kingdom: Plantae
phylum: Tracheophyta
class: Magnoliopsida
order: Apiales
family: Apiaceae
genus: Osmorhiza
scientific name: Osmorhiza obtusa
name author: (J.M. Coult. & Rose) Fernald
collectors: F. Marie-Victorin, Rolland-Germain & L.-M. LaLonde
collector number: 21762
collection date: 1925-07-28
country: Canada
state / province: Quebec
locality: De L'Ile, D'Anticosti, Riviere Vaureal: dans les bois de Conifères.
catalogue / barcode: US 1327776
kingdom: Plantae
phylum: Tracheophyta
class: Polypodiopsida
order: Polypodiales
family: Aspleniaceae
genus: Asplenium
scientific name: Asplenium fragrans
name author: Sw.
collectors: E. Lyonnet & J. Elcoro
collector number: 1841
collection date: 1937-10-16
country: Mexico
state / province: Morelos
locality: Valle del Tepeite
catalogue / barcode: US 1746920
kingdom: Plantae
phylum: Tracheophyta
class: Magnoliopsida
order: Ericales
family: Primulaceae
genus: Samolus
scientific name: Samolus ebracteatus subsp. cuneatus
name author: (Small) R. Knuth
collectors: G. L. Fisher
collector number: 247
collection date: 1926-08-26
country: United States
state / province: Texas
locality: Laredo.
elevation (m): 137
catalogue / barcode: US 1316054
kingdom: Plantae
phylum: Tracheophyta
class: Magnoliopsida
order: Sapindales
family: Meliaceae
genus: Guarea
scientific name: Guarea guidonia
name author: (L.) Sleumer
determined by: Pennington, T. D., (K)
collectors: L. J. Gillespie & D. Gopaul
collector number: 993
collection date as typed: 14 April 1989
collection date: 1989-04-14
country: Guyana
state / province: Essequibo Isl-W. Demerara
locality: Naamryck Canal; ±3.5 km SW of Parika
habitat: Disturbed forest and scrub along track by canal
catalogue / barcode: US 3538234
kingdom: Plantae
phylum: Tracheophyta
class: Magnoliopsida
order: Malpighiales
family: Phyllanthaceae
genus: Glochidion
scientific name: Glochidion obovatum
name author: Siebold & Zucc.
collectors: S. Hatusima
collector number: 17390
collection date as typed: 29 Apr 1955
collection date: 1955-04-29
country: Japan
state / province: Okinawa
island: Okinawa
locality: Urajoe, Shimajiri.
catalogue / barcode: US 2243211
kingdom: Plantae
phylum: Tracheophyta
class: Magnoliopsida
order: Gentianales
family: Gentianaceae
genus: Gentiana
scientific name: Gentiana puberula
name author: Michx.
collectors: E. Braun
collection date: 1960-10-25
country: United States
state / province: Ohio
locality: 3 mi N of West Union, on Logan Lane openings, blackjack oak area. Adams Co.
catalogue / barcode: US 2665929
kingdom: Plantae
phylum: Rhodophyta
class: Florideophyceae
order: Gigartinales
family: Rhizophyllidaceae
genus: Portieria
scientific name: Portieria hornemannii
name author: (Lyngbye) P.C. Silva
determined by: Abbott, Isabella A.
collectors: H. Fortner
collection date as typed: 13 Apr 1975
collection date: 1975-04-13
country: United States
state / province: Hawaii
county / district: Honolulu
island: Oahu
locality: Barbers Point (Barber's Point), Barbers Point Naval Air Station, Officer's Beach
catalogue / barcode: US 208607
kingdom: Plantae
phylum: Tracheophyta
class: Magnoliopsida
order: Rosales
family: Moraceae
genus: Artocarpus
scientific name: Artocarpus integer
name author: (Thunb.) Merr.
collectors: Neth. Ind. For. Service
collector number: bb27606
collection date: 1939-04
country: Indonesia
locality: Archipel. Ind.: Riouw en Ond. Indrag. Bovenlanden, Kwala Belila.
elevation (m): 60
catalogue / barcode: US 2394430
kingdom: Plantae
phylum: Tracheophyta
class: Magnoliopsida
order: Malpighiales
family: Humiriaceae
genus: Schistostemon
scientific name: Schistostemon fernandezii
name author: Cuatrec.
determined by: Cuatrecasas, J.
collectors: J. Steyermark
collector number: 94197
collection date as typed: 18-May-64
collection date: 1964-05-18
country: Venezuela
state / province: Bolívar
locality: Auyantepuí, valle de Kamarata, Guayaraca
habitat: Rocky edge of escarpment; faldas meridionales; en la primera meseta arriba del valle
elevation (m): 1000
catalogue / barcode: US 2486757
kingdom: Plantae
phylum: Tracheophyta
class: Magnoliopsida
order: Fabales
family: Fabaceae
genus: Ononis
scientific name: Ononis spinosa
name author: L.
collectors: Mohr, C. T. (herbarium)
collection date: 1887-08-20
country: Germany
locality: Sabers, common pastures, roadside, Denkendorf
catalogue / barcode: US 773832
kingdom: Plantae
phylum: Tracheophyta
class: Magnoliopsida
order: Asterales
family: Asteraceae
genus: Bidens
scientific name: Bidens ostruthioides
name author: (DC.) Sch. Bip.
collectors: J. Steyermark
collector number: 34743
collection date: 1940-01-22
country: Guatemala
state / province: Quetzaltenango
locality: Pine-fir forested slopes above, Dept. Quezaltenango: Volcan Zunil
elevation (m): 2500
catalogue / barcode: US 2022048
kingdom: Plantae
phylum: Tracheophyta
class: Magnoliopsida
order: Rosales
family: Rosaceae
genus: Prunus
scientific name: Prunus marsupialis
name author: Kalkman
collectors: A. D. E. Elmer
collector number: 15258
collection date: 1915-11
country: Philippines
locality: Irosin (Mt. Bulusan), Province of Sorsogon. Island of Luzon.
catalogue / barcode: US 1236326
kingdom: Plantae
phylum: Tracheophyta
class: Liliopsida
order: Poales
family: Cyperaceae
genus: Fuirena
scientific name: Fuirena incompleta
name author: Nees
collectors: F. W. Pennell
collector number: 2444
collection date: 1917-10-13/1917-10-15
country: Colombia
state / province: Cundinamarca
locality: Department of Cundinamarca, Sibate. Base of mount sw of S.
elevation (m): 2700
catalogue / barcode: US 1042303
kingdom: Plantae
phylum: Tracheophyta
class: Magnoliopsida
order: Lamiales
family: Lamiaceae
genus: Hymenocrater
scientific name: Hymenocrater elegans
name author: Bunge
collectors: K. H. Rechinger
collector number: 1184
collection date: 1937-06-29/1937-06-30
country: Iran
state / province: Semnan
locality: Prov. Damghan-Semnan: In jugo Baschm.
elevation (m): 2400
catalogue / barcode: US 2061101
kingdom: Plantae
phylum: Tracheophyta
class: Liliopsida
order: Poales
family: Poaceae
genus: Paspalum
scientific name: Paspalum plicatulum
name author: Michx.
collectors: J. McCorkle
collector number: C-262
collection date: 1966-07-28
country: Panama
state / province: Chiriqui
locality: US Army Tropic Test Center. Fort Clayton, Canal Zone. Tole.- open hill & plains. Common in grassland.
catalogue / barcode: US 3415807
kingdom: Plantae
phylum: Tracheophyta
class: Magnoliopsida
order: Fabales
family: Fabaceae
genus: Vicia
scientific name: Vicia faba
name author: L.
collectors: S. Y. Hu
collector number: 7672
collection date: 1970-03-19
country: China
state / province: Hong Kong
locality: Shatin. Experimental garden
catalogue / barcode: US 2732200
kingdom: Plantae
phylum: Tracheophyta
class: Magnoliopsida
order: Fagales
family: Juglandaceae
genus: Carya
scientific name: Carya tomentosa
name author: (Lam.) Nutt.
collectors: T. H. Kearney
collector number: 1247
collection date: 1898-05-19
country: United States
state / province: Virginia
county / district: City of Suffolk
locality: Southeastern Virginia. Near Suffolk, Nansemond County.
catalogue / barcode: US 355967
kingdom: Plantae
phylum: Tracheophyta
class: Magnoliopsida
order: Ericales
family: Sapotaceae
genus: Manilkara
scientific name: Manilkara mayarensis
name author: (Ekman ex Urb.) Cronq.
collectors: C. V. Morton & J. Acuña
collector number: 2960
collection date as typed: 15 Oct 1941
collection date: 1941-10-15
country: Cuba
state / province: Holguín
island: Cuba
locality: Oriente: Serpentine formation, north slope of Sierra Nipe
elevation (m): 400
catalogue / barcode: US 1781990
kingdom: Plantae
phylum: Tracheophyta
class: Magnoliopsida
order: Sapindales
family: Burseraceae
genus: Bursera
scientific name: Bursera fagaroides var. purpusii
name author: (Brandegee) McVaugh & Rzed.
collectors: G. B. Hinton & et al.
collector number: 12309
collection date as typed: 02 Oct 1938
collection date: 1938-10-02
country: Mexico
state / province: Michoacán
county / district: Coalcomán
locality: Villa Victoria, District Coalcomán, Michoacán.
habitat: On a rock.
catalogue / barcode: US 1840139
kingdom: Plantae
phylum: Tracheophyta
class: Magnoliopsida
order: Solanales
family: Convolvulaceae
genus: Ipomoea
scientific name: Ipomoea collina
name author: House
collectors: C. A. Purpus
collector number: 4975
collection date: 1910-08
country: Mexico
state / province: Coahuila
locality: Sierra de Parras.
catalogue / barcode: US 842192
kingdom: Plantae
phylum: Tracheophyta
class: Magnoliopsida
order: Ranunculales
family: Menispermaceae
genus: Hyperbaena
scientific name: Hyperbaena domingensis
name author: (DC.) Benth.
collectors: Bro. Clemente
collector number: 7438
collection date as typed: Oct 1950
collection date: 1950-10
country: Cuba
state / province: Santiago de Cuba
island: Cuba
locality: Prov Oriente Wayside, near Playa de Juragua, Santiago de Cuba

_ _ _ _ _ _ _

### Your task
Write out only the lines from the one with "collectors: K. H. Rechinger" up to and including the one with "country: Panama", switching "collection date" to "date collected" and leaving everything else unchanged.

### The output
collectors: K. H. Rechinger
collector number: 1184
date collected: 1937-06-29/1937-06-30
country: Iran
state / province: Semnan
locality: Prov. Damghan-Semnan: In jugo Baschm.
elevation (m): 2400
catalogue / barcode: US 2061101
kingdom: Plantae
phylum: Tracheophyta
class: Liliopsida
order: Poales
family: Poaceae
genus: Paspalum
scientific name: Paspalum plicatulum
name author: Michx.
collectors: J. McCorkle
collector number: C-262
date collected: 1966-07-28
country: Panama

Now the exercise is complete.